You have no choice but to take matters into your own hands.
13 Jul 06
9:36 am
One solution to not being rude but neverthless forcing people to understand what they are doing would be to, instead of returning a simple and single image, make a small program that:
1. See if image being stolled is not already on cache
2. If not in cache read the image being stolled else return cached one and end here
3. Add copyright and warning message info to the image red
4. Cache it
5. Return new cached image and end here
First time the image is stollen the cache is made and this will impact a little on the server but all the subsequent times it will be faster and you will be promoting your quality images, your brand and still warning about the infamous rober too
Best.
04 Aug 06
12:40 pm
Apparently, this little shit thinks hotlinking is “wrong,” but does it “anywayz”:
http://mcpuggington.livejournal.com/552065.html#cutid1
[Hotlinked image since blocked.]
Yeah, real cool, kid. U R so funny LOL ROFLMAO.
05 Aug 06
2:23 am
[...] Over at the Inside Windows Marketplace blog someone (I believe a MS employee) has linked to my website.
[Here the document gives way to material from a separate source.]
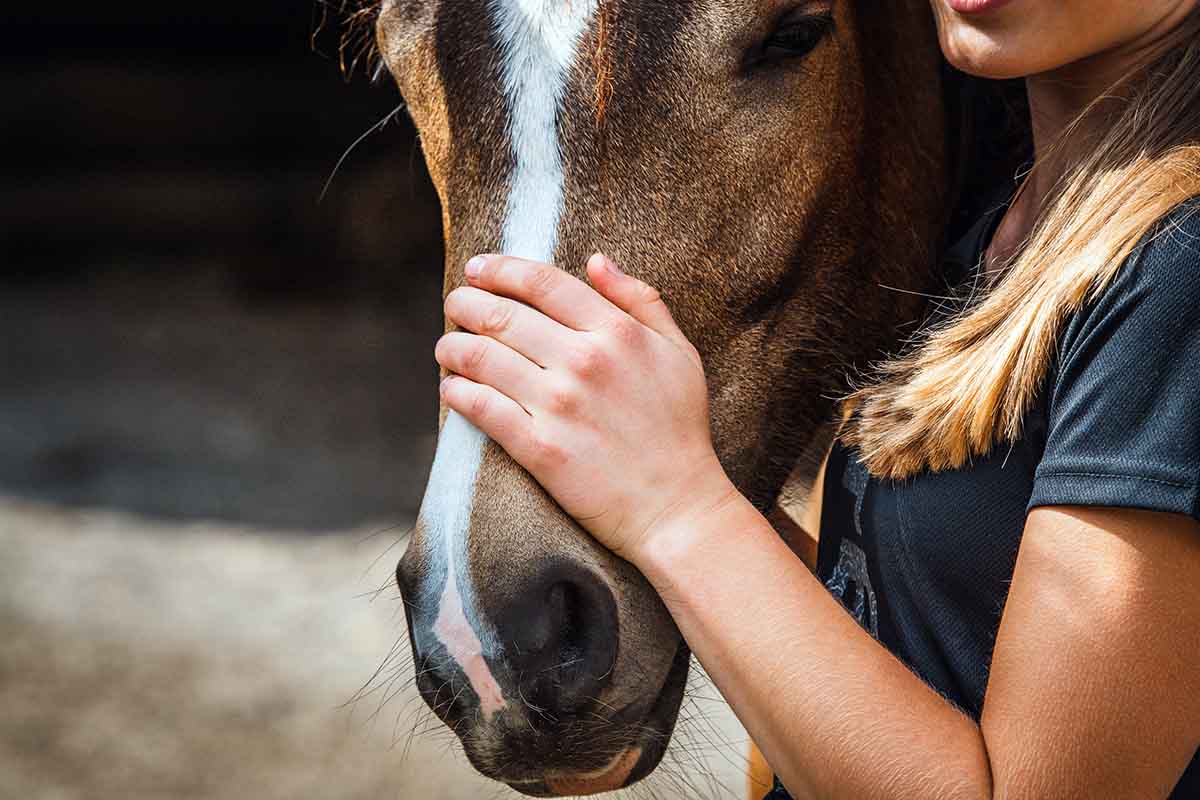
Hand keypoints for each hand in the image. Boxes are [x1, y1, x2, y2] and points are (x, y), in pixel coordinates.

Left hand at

Normally this would be a good thing. The MSDN blogs get quite a bit of traffic and some of that traffic would bleed over to my page. Unfortunately they didn’t include a hyperlink to my site but included a graphic that resides on my site, this is called hotlinking. Now I’m not upset that they are “stealing” my image because (as you can see) it is simply a screenshot. But their site gets a lot of traffic. Every time they have a visitor their server is telling the the visitors browser to pull the image form my sever. As of this writing serving images to their visitors accounts for 12% of my bandwidth. That is 12% of my costs are paying for them to have visitors. Doesn’t seem right does it? I’ve sent a farly freindly note adking the blogger to remove the image. If they fail to comply I’m going to have to take drastic measures. [...]
22 Aug 06
2:12 am
Hi Deepthought - Thank you very much for these tips. I run an online photo gallery, and this stuff will come in very useful.
Regards,
John
03 Oct 06
1:28 am
Great idea……I replace the image with porn and then report sites like MYSPACE for allowing porn to be veiwed publicaly. I don’t blame the users as much as I blame the the companies that allow it. Whenever I had a hotlinking issue with a “real” hosting company, 9 times out of 10 they would remove the image or delete the account. Fight fire with gasoline on this one. MYSPACE should pay for this not the idiots that use it.
15 Oct 06
4:34 pm
I like to do this with my images. Otherwise you can end up spending a lot of bandwidth just for other users benefits.
24 Jun 07
6:59 am
I was having a problem with a person using an image from my site as part of his “Signature” file on an adult/porn chat forum. The image he was linking to was not porn, just something to pump up his ego, a Rambo avatar type image for his signature. He made dozens of messages, which was then viewed by dozens of readers there. Needless to say I was getting hundreds of hits on the image in question. The adult site didnt give a damn if I changed the image to porn and neither did the bandwidth thief. I had to make the attack very personal, since custom GIFs with info about bandwidth theft had no effect either.
I created an animated GIF with text saying that this person was also known as “Beagle F__ker”, and that he s__ked c__k and swallowed. This got comments from other users mocking him. When a few of his target females also commented, the hotlink dissapeared from his signature file. Did he reform? Nope… he just hotlinked to an image at another site.
His hotlink to my site is gone but those comments from others still remain as a reminder to him… he is a real dim bulb.
26 Sep 07
1:11 pm
Very interesting. I did not know bandwith could be stolen this way,
David
26 Sep 07
1:13 pm
Thanks for sharing the story. I did not know that bandwith could be stolen.